Serj Sarksian met en garde les manifestants en Arménie
Par Hasmik Mkrtchian et Margarita Antidze Reuters - il y a 1 heure 1 minute
EREVAN (Reuters) - Alors que son élection à la présidence arménienne est contestée dans la rue, Serj Sarksian, Premier ministre et candidat du pouvoir, prévient dans une interview accordée à Reuters que les forces de l'ordre interviendront si l'opposition déroge à la loi.
Des milliers d'opposants sont de nouveau attendus ce vendredi dans les rues d'Erevan pour une troisième journée consécutive de contestation des résultats de la présidentielle de dimanche. Pour eux, l'élection au premier tour de Sarksian, Premier ministre et dauphin du président sortant Robert Kotcharian, est entachée par des fraudes massives.
Ils entendent poursuivre leur mouvement tant qu'un nouveau scrutin ne sera pas organisé.
"Je ne pense pas que leur demande soit légitime", a dit le président élu lors d'une interview accordée tard jeudi soir à l'agence Reuters, se fondant sur le "verdict positif" rendu par les observateurs étrangers et les ambassades.
"Il nous faudra les persuader de ne pas violer l'ordre, de ne pas violer les droits des autres", a poursuivi Sarksian avant de prévenir: "S'ils le font, alors les organes de sécurité devront rétablir l'ordre."
Les résultats officiels du scrutin ont donné Sarksian vainqueur dès le premier tour avec un peu moins de 53%. Son plus proche adversaire, l'ancien président Levon Ter-Petrossian, est crédité lui de 21,5% des voix.
Mais les partisans de ce dernier dénoncent des bourrages d'urnes et des pratiques d'intimidation de ses électeurs et jugent que le scrutin n'a pas été libre et équitable.

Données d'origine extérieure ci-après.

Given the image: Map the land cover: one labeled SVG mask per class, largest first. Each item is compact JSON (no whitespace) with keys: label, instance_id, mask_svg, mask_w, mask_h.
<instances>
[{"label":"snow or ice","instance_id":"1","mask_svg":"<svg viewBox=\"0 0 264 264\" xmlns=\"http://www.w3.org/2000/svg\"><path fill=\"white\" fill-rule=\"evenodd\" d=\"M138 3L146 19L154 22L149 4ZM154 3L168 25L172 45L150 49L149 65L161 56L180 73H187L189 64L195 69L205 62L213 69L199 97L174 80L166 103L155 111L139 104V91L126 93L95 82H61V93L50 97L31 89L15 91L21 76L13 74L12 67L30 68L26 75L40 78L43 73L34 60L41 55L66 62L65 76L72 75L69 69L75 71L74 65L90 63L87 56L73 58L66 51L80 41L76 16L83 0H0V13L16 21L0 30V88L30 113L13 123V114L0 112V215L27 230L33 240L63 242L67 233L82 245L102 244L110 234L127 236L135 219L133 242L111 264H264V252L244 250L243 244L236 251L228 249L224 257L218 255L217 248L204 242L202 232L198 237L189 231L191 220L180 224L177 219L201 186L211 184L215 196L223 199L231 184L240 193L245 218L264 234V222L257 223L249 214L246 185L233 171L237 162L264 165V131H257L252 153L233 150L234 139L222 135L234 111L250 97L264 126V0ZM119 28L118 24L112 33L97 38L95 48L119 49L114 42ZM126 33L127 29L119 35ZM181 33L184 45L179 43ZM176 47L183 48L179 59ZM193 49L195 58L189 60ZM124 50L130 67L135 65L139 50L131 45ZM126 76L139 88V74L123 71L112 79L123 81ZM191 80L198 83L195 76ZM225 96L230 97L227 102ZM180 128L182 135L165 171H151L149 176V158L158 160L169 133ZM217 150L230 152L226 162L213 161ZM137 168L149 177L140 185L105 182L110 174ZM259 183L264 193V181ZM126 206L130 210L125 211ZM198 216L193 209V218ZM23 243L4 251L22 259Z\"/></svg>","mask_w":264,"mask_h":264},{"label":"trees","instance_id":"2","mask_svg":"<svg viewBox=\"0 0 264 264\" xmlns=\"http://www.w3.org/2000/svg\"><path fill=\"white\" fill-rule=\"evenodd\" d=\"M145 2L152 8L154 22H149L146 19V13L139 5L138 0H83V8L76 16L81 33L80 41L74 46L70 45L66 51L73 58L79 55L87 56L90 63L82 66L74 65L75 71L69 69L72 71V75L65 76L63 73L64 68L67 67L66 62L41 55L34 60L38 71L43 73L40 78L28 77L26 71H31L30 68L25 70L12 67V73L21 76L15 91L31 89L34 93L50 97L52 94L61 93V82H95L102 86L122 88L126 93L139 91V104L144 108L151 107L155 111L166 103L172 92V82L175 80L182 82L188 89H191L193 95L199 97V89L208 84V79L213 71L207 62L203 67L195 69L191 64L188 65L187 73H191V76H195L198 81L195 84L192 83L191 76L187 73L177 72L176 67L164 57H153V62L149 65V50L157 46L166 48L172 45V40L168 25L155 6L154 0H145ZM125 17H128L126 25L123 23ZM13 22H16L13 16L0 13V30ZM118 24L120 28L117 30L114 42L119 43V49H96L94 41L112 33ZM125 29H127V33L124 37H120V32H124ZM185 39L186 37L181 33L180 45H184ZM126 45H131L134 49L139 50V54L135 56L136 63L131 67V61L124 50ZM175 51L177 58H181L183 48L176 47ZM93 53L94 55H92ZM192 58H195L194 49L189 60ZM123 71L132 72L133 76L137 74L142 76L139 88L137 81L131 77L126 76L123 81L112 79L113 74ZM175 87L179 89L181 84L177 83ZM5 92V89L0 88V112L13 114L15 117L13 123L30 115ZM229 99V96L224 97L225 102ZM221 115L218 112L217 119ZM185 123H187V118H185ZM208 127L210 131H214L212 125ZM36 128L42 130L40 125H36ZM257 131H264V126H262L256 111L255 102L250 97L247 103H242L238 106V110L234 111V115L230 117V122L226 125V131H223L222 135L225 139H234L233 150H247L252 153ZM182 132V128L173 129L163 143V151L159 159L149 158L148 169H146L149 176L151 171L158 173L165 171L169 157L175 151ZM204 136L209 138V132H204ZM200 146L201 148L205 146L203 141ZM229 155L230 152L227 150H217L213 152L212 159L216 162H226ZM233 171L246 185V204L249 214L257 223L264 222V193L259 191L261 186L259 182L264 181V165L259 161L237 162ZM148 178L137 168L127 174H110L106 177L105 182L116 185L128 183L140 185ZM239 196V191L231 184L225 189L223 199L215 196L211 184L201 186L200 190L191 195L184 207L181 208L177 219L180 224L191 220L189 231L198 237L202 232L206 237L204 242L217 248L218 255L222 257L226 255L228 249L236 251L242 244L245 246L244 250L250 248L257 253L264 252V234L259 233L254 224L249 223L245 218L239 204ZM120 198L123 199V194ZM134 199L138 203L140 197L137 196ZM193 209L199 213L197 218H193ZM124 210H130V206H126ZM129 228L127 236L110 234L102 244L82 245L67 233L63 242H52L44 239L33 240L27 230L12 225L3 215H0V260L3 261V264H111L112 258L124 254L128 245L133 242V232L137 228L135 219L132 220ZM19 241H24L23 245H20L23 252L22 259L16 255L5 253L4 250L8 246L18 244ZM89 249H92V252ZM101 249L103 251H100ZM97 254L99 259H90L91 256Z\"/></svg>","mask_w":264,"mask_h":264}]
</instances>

Pour les observateurs occidentaux, l'élection a été globalement conforme aux engagements internationaux de l'Arménie, même si, notent-ils, des progrès seront nécessaires à l'avenir.
L'ancienne république soviétique, nation chrétienne de 3,2 millions d'habitants, est enclavée au coeur des montagnes du Caucase, à proximité immédiate des réserves pétrolières et gazières de la mer Caspienne.
Ses rapports avec l'Azerbaïdjan, où elle soutient les séparatistes du Haut-Karabakh, à majorité arménienne, ne sont pas bons. La crise a eu des répercussions sur les relations entre l'Arménie et la Turquie, également marquées par le poids de l'histoire.
Depuis la guerre séparatiste du Haut-Karabakh, au début des années 1990, Ankara, par solidarité avec l'Azerbaïdjan qui appartient au même espace linguistique, a interrompu ses relations diplomatiques avec Erevan.
"J'ai déclaré à de nombreuses reprises que l'Arménie est prête à établir des relations diplomatiques avec la Turquie sans conditions préalables", a souligné Sarksian, qui a reçu un message de félicitation du président turc Abdullah Gül.